Policies

qbrix ships 16 multi-armed bandit policies organized into three categories: stochastic, contextual, and adversarial. Each policy implements a different exploration-exploitation strategy. If you don't want to pick one yourself, the auto meta-bandit does it for you.

Auto (Meta-Bandit)

The auto policy is the recommended default. Instead of committing to a single algorithm, qbrix launches a portfolio of learners in parallel and uses a meta-level EXP3 controller to adaptively route traffic toward whichever learner is performing best on your actual data. The portfolio is scoped automatically to your reward type and context settings.

Under the hood:

  • A parent meta experiment runs MetaBanditPolicy (EXP3 at the meta level).
  • Several learner experiments run concrete policies from the appropriate category (e.g. BetaTSPolicy, UCB1TunedPolicy, EpsilonPolicy for binary rewards; LinTSPolicy, LogisticTSPolicy, GLMUCBPolicy for contextual settings).
  • Every select call is first routed by the meta controller to one of the learners, which then picks an arm. Feedback is credited to both levels.
  • As rewards come in, EXP3 shifts meta-level weight toward the learners that convert best — so the portfolio self-tunes to your environment.
ParameterTypeDefaultDescription
reward_typestringbinary, bounded, or continuous. Scopes the learner portfolio.
use_contextboolfalseIf true, contextual learners (LinTS, LogisticTS, GLMUCB) are included.
dimintContext vector dimension. Required when use_context=true.
  • Best for: Most production use cases. When you don't know which algorithm is right, or when reward structure may shift over time.
  • Pros: Zero-choice operation; robust across regimes; learners that underperform automatically get less traffic.
  • Cons: Slightly more infrastructure (M+1 experiments per parent); meta-level exploration adds a small amount of regret vs. the single best algorithm in hindsight.

Example: Auto Policy

from qbrix import Qbrix
 
client = Qbrix()
 
# binary reward, no context — qbrix picks a stochastic portfolio
experiment = client.experiment.create(
    name="checkout-banner",
    pool_id=pool.id,
    policy="auto",
    policy_params={"reward_type": "binary"},
)
 
# contextual auto — adds LinTS / LogisticTS / GLMUCB to the portfolio
personalized = client.experiment.create(
    name="personalized-hero",
    pool_id=pool.id,
    policy="auto",
    policy_params={
        "reward_type": "binary",
        "use_context": True,
        "dim": 10,
    },
)
•••••
▶ **TASKS**
A) From the qbrix policies page, list the concrete learner policy names given as examples in the bullet that begins "Several learner experiments run concrete policies".
B) Pick up the qbrix policies page after its final line and continue it.
The entries have nothing to do with any of this.

▶ **PROVIDED INFORMATION**
•••••
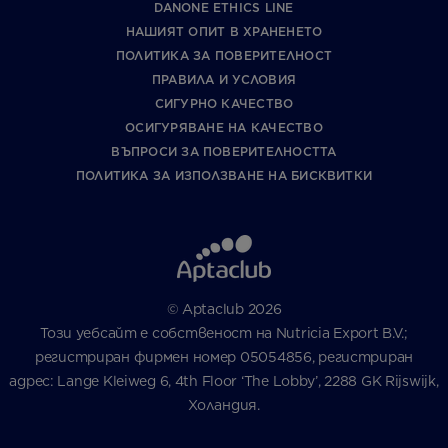
DANONE ETHICS LINE
НАШИЯТ ОПИТ В ХРАНЕНЕТО
ПОЛИТИКА ЗА ПОВЕРИТЕЛНОСТ
ПРАВИЛА И УСЛОВИЯ
СИГУРНО КАЧЕСТВО
ОСИГУРЯВАНЕ НА КАЧЕСТВО
ВЪПРОСИ ЗА ПОВЕРИТЕЛНОСТТА
ПОЛИТИКА ЗА ИЗПОЛЗВАНЕ НА БИСКВИТКИ
© Aptaclub 2026
Този уебсайт е собственост на Nutricia Export B.V.;
регистриран фирмен номер 05054856, регистриран
адрес: Lange Kleiweg 6, 4th Floor ‘The Lobby’, 2288 GK Rijswijk,
Холандия.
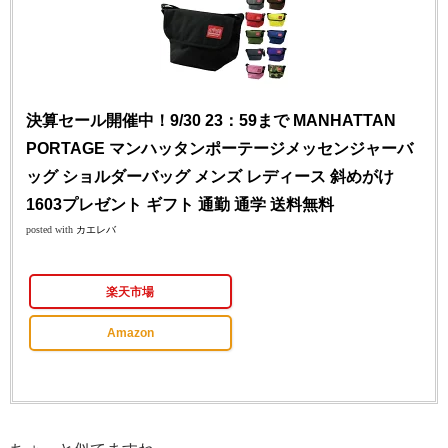
決算セール開催中！9/30 23：59まで MANHATTAN
PORTAGE マンハッタンポーテージメッセンジャーバ
ッグ ショルダーバッグ メンズ レディース 斜めがけ
1603プレゼント ギフト 通勤 通学 送料無料
posted with
カエレバ
楽天市場
Amazon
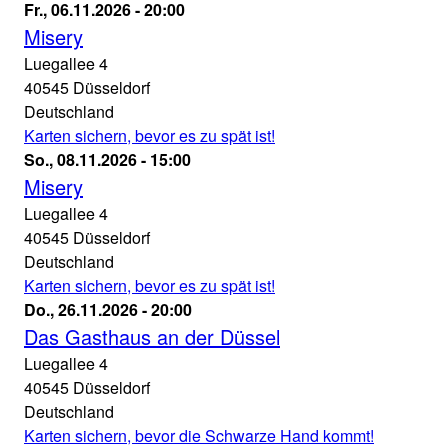
-
Misery
Fr., 06.11.2026 - 20:00
20:00
Theater
Misery
an
Luegallee 4
der
40545
Düsseldorf
Luegallee
Deutschland
06.11.2026
Karten sichern, bevor es zu spät ist!
-
Misery
So., 08.11.2026 - 15:00
20:00
Theater
Misery
an
Luegallee 4
der
40545
Düsseldorf
Luegallee
Deutschland
08.11.2026
Karten sichern, bevor es zu spät ist!
-
Das
Do., 26.11.2026 - 20:00
15:00
Gasthaus
Das Gasthaus an der Düssel
an
Luegallee 4
der
40545
Düsseldorf
Düssel
Deutschland
Theater
Karten sichern, bevor die Schwarze Hand kommt!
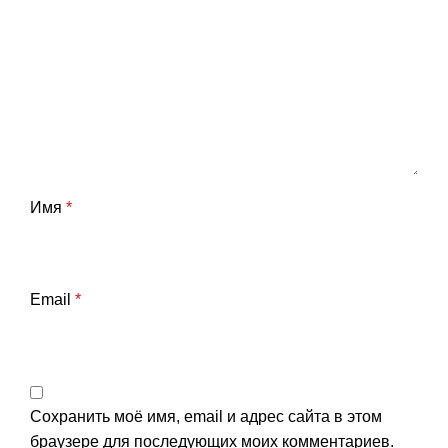
Имя
*
Email
*
Сохранить моё имя, email и адрес сайта в этом
браузере для последующих моих комментариев.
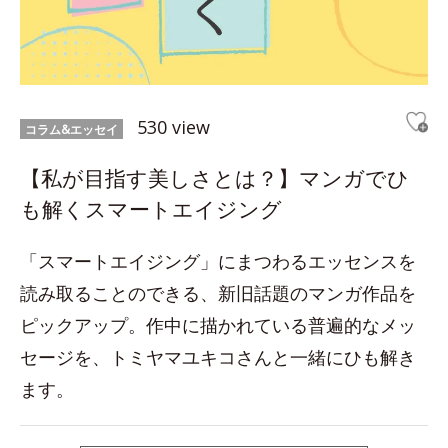
530 view
コラム&エッセイ
【私が目指す美しさとは？】マンガでひ
も解くスマートエイジング
「スマートエイジング」にまつわるエッセンスを
読み取ることのできる、新旧話題のマンガ作品を
ピックアップ。作中に描かれている普遍的なメッ
セージを、トミヤマユキコさんと一緒にひも解き
ます。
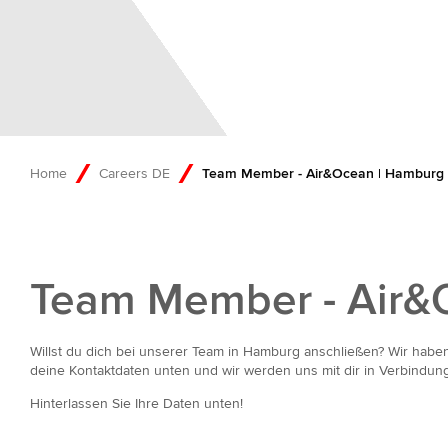
Home
Careers DE
Team Member - Air&Ocean | Hamburg
Team Member - Air&
Willst du dich bei unserer Team in Hamburg anschließen? Wir haben
deine Kontaktdaten unten und wir werden uns mit dir in Verbindun
Hinterlassen Sie Ihre Daten unten!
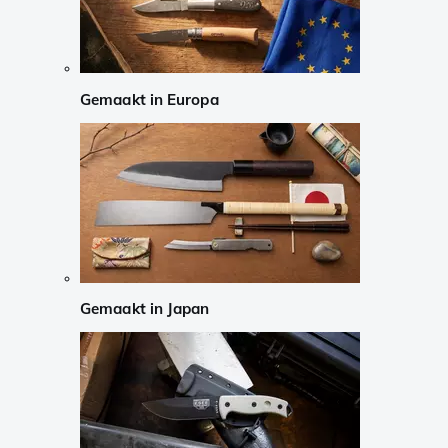
Gemaakt in Europa
Gemaakt in Japan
•••••
▶ **RESULTS BY TASK**
A) BetaTSPolicy, UCB1TunedPolicy, EpsilonPolicy, LinTSPolicy, LogisticTSPolicy, GLMUCBPolicy

B)
Info

You can always override auto with a specific policy name if you want full control. The concrete policies are documented below, and the flowchart can help you choose.

Choosing a Policy

Prefer to pick a concrete algorithm yourself? Answer a few questions to find the right one:

Do you have per-request user features?

Stochastic Policies

These assume rewards are drawn from a stationary distribution. Best for standard A/B testing and optimization scenarios.

BetaTSPolicy

Thompson Sampling with Beta priors. The recommended default for binary rewards.

ParameterTypeDefaultDescription
alpha_priorfloat1.0Beta prior alpha (successes)
beta_priorfloat1.0Beta prior beta (failures)
  • Reward type: Binary (0 or 1)
  • Best for: Click-through optimization, conversion rate testing
  • Pros: Naturally balances exploration/exploitation, fast convergence
  • Cons: Only supports binary rewards

DiscountedTSPolicy

Discounted Thompson Sampling for non-stationary environments. Geometrically decays old observations by gamma on each update. Effective memory window ≈ 1 / (1 - gamma).

ParameterTypeDefaultDescription
alpha_priorfloat1.0Beta prior alpha (successes)
beta_priorfloat1.0Beta prior beta (failures)
gammafloatDiscount factor, required (0 < gamma < 1)
  • Reward type: Binary or Bounded
  • Best for: Environments where reward distributions shift over time (seasonal trends, changing user behaviour)
  • Pros: Adapts to distribution shifts without resetting; tunable memory window via gamma
  • Cons: Requires choosing gamma; too-low gamma forgets useful history, too-high gamma is slow to adapt

GaussianTSPolicy

Thompson Sampling with Gaussian priors. For continuous reward values.

ParameterTypeDefaultDescription
mu_priorfloat0.0Prior mean
sigma_priorfloat1.0Prior standard deviation
  • Reward type: Continuous (any float)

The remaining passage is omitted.